Татьяна (Народникова дочь, выходя из-за фабричной трубы в большой задумчивости. Она все слышала): – «Никто так не сумеет приготовить мужика, как Маркс Марксович»… А отец! (С глубоким вздохом) Бедный отец! Всю жизнь ты хочешь приготовить мужика, и у тебя ничего не выходит!
Входят Марксистов и Анна, Народникова жена.
Анна (в нерешительности): – А муж говорит, что деревню надо любить!
Марксистов (он с зубочисткой): – А по-моему, деревню нужно ненавидеть.
Анна (со вздохом): – Ах, как вы это справедливо говорите!
Марксистов (с увлечением): – Я сам мужика люблю. Например, под кислым соусом. Жареный на фабричном котле русский мужик! Могу сказать: «Люблю отчизну я, но странною любовью»[5].
Анна (качая головой, но не без нежности): – Людоед!

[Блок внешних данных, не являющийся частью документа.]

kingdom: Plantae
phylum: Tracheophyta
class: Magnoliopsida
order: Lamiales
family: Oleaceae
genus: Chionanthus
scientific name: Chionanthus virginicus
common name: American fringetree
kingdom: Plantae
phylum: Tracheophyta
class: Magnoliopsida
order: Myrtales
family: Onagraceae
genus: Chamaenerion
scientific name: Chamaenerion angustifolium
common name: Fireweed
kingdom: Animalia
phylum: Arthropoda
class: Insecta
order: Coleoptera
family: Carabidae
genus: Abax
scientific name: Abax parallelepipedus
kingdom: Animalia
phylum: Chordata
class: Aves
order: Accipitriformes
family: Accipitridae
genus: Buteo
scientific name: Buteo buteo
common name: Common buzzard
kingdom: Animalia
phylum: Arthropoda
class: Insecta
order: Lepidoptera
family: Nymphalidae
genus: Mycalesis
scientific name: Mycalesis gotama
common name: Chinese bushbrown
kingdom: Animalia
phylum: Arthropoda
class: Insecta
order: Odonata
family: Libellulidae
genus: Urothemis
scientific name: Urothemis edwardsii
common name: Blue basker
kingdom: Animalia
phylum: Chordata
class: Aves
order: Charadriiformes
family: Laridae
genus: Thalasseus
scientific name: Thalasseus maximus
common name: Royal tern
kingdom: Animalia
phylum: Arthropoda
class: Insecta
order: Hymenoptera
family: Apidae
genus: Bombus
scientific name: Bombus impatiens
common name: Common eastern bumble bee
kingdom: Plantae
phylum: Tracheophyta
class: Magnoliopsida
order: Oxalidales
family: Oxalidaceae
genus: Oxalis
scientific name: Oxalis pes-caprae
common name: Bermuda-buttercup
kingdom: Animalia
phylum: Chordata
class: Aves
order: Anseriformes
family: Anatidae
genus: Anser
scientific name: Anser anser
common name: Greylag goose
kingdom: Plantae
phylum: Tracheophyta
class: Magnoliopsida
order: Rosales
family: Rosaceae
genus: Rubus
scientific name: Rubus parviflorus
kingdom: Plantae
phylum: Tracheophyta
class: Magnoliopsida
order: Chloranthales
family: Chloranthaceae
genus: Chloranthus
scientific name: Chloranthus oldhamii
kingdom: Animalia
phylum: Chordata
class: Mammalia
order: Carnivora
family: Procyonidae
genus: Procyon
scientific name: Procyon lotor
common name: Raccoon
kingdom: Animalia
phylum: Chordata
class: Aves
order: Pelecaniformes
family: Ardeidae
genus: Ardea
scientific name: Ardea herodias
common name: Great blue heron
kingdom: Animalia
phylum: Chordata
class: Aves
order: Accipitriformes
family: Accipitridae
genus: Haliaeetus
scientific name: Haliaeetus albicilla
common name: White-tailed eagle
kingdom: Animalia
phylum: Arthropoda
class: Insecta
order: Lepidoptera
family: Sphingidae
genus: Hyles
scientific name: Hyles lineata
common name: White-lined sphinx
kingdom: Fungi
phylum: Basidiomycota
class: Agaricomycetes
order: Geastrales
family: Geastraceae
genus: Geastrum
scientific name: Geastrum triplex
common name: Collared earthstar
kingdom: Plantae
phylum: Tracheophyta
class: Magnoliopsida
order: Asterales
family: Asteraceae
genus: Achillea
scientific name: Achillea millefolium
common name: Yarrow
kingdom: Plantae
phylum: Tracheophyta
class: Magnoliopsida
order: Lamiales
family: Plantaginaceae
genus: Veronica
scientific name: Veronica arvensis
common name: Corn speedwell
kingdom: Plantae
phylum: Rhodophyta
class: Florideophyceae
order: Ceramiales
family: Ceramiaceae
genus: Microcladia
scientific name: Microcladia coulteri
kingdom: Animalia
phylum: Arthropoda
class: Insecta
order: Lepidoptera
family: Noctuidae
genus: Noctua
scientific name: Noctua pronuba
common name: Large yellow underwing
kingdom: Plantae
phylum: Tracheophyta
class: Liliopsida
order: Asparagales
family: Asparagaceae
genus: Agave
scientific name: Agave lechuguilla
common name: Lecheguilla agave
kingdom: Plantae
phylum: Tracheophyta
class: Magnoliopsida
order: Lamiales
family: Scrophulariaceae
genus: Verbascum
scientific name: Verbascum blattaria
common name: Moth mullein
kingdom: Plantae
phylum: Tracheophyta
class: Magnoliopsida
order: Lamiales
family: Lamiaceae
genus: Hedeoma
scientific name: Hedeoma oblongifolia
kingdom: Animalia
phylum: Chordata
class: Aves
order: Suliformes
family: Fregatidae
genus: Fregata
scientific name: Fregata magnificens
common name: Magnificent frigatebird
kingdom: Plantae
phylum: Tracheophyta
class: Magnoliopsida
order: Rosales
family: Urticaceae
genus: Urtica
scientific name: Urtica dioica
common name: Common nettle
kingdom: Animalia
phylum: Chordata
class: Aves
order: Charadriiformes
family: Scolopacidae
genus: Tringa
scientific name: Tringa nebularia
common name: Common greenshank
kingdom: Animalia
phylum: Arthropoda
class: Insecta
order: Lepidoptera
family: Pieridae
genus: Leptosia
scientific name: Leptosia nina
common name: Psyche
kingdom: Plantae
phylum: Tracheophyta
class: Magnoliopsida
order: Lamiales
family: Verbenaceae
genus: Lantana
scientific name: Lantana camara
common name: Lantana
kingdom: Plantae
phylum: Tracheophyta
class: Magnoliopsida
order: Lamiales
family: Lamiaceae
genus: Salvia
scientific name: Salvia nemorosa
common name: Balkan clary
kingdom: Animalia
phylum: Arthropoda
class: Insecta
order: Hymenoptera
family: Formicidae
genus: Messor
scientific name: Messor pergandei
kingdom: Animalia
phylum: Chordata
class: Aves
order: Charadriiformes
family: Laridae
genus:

Марксистов: – Людоед, – и горжусь этим! (Смотрит на нее так, как умеет смотреть только один г. Южин). Послушайте, уедем со мной, а?! За границу, – и будем жить припеваючи. Вы на рояли играть будете. А я вам буду припевать!
Анна (колеблясь): – А у вас есть голос?
Марксистов: – Все есть!
Анна: – Поедемте.
Уходят.
Татьяна (выбегая): – Мать пошла с Марксистовым…
Марксистов (возвращаясь один): – Здравствуйте,Танюша!
Татьяна (с ужасом): – Я вас боюсь!
Марксистов: – А вы когда сердитесь, – у вас на лбу этакая складочка, как у мамаши вашей! (На лице у него «этакое рассуждение»). Ужасно вы на свою мамашу похожи! (Смотрит на нее так, как во всем мире может смотреть только один г. Южин. И уходит).
Татьяна (схватываясь за сердце и качаясь на ногах): – Ах!
Доктор (входит. Подает ей руку. Дружески): – Сейте разумное…
Татьяна: – Ах, отстаньте вы от меня с вашим разумным! (Вне себя). Не хочу я сеять! (Топает ногами). Не хочу, не хочу, не хочу!
Доктор (поправляя очки): – Чего ж вы хотите?
Татьяна. – Я жать хочу! Понимаете вы, – жать. Довольно папаша всю жизнь просеял! Я жать хочу! Жить и жать, жать и жить.
Доктор (поправляя очки): – Пойти кому-нибудь нарыв разрезать! (Уходит, повторяя, чтоб не забыть: «Сейте разумное, доброе, вечное»).